Governor says state can cut recidivism rate in half
Gov. Deval Patrick says recidivism, the rate at which people convicted of crimes are re-arrested, can be cut by 50 percent in Massachusetts over the next five years if state policy makers continue an ongoing trend of criminal justice policy reform.
Speaking at a forum held at UMass Boston and sponsored by MassINC, Patrick spoke about the success his administration and the legislature have had in reforming the state’s criminal justice system and outlined reforms he plans to advance in the next year.
Patrick called on state policy makers to reject the notion that punitive policies — including mandatory minimum sentences, solitary confinement and incarceration of nonviolent drug offenders — will help reduce crime.
“We think there is a more pragmatic, more effective and most efficient way to think about criminal justice, one that learns from the experience of the past, deals with the realities of today, and actually makes the public safer,” Patrick said.
In many ways, Patrick’s approach to crime is a repudiation of those ushered in during 16 years of Republican governors beginning with William Weld, who told reporters he planned to “reintroduce Massachusetts prisoners to the joys of busting rocks.”
Although Patrick and several Massachusetts sheriffs have pursued policies biased toward rehabilitation, the “tough on crime” mentality persists in Massachusetts. Over the objections of Black and Latino Caucus members, the Legislature passed a punitive three-strikes bill in 2012 aimed at repeat offenders.
Last week, Patrick highlighted a provision in that bill that reduced mandatory minimum sentences for nonviolent drug offenders and increased the ability of inmates to earn time off their sentences for participating in prison programs.
“This has contributed, over the past two years, to a 7 percent decrease in DOC’s inmate population, and a 13 percent decrease in the county jail population,” Patrick said. “That decrease will save almost $8 million in the coming fiscal year and eliminate the future need for 10,000 new prison bed-spaces, at a cost of $2 billion to build and billions of dollars to operate.”
The governor also touted the state’s 2010 CORI reform legislation, which he says has made it easier for ex-convicts to obtain jobs, housing and volunteer opportunities that in the past were closed to offenders.
And Patrick said his administration’s Safe and Successful Youth Initiative, an anti-violence program aimed at young men, ages 14 to 24, has led to reductions in gun violence in targeted cities. The program, which requires law enforcement agencies and social service and support programs to work cooperatively, has led to a 25 percent drop in homicides in that population.

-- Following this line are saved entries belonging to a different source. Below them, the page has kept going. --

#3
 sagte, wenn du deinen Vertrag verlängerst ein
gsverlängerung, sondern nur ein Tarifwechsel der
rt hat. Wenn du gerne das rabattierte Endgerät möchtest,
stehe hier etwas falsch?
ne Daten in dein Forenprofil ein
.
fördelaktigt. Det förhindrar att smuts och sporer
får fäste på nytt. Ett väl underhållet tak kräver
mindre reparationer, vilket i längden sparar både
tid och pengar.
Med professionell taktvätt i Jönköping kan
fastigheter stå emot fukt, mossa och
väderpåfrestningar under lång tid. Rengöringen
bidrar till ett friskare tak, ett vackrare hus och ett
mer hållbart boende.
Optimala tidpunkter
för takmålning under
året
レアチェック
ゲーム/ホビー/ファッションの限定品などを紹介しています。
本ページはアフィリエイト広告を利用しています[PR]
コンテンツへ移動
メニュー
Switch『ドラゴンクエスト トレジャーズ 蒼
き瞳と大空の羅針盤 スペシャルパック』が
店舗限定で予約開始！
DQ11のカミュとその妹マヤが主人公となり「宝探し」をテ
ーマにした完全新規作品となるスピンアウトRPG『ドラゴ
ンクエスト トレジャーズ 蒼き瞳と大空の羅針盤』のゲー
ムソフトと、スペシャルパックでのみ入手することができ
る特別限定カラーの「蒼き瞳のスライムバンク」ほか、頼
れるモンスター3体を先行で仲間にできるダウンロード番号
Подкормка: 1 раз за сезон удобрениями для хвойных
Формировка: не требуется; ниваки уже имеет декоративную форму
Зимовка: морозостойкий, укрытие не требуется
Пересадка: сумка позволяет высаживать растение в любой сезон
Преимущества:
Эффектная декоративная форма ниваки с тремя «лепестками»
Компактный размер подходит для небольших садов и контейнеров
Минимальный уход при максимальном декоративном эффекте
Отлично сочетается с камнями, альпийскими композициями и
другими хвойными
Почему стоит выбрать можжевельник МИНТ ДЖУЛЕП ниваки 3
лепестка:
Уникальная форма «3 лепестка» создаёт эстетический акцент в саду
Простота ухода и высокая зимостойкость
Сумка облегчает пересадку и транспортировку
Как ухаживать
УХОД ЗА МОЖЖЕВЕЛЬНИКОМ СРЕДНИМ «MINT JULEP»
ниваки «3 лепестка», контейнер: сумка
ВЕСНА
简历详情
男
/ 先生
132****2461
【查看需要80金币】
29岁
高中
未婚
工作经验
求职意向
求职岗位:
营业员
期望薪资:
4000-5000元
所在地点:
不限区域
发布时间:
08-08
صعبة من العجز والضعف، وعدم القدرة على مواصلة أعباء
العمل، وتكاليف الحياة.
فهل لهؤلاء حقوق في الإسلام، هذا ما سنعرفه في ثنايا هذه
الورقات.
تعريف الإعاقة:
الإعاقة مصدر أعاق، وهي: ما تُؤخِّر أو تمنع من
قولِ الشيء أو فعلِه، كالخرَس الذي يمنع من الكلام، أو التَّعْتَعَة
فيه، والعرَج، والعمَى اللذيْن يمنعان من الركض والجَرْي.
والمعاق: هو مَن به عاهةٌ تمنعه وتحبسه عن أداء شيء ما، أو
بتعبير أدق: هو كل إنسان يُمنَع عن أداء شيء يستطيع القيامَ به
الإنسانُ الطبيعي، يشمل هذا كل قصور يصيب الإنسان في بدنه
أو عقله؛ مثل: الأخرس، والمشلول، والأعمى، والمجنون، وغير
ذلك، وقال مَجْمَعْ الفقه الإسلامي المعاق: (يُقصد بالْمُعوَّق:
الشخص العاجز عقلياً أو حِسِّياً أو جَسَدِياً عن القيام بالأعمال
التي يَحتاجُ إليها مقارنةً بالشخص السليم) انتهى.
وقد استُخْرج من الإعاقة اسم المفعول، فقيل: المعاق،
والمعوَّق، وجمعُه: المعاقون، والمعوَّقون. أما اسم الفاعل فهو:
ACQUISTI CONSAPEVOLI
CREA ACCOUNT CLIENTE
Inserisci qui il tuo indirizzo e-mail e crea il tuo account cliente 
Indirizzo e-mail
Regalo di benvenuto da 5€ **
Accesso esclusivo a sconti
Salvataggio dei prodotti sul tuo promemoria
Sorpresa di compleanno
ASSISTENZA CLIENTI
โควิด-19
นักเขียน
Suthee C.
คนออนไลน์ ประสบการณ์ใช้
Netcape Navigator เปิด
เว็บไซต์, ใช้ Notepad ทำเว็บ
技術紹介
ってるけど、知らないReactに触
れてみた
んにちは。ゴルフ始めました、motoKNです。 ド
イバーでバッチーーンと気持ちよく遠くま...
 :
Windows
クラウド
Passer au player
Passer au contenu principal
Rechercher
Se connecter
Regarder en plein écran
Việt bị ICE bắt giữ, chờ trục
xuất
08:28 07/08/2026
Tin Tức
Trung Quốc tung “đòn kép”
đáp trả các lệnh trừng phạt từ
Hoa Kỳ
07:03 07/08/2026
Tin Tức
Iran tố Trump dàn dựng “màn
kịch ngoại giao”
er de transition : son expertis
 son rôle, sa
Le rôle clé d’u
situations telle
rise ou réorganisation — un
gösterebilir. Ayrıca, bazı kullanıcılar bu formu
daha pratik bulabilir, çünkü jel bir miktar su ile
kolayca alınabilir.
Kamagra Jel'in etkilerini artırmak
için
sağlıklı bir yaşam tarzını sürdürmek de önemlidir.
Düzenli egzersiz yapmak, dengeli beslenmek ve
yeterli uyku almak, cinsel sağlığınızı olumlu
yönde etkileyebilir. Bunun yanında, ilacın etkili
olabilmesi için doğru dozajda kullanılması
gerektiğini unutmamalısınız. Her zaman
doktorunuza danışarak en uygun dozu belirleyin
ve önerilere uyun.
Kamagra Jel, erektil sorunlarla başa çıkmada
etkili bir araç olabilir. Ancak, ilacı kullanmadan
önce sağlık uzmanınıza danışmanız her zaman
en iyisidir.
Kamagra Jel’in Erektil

In another program that Patrick says will reduce recidivism, the sheriffs in Berkshire, Essex, Hampden, Hampshire and Suffolk counties are accepting Department of Corrections inmates, who would normally serve their full sentences in a state prison, to serve the remaining months of their sentences in the county jails closest to their homes.
“That’s significant because the inmates can benefit from community-based programs, re-engage with supportive family members, and establish trusting relationships with service providers in the neighborhoods they will soon re-join,” Patrick said. “This partnership will better prepare ex-offenders for productive life in the community after completing their sentences.”
Essex County Sheriff Frank Cousins says the governor’s programs are in keeping with his administration’s focus on rehabilitation in the Essex County correctional facilities, including providing drug and alcohol programs, educational programs and allowing DOC inmates to serve in county jails prior to release.
“We started with many of these programs in the ‘90s,” he said. “We’re seeing results.”
In addition to promoting rehabilitation-oriented programs, Patrick pledged that his administration would end some of the more punitive practices in the Massachusetts corrections systems, including the practice of handcuffing female prisoners who are in labor and the full-body restraint of mentally ill inmates.
“Unless it can be said with certainty that the inmate poses a serious and immediate physical danger to himself or his fellow inmates, he should not be tied down, limb-by-limb, in a 21st century correctional institution,” Patrick said. “Most of our inmates — even the most difficult ones — will return to the streets of our Commonwealth. Our treatment of them must always keep that fact in mind, and preserve to the extent possible their own grip on their humanity.”
The reform-oriented policies being pursued by the Patrick administration and sheriffs like Cousins are in keeping with public opinion, which, according to a MassInc. poll, has been trending away from punitive policies.
In the MassINC poll, 43 percent of respondents said they thought prevention should be the highest priority of law enforcement in Massachusetts and 21 percent selected rehabilitation. Only 15 percent said punishment should be the highest priority while 19 percent chose enforcement.
The poll found that overall, 85 percent of respondents support a reform agenda with a focus on rehabilitation and reduced sentences for non-violent offenders. Just 11 percent of respondents chose mandatory minimum sentences as a preferred sentencing mechanism.
In his speech, Patrick urged Massachusetts policy makers to abandon punitive anti-crime approaches and embrace reform.
“As we charge offenders to break their destructive cycles, we as policymakers can help by breaking a few of our own,” he said. “And if the result is a much safer public and much lower cost, we are duty-bound to try. The only thing left is to toss out the tired old slogans in favor of evidence, experience and wisdom.”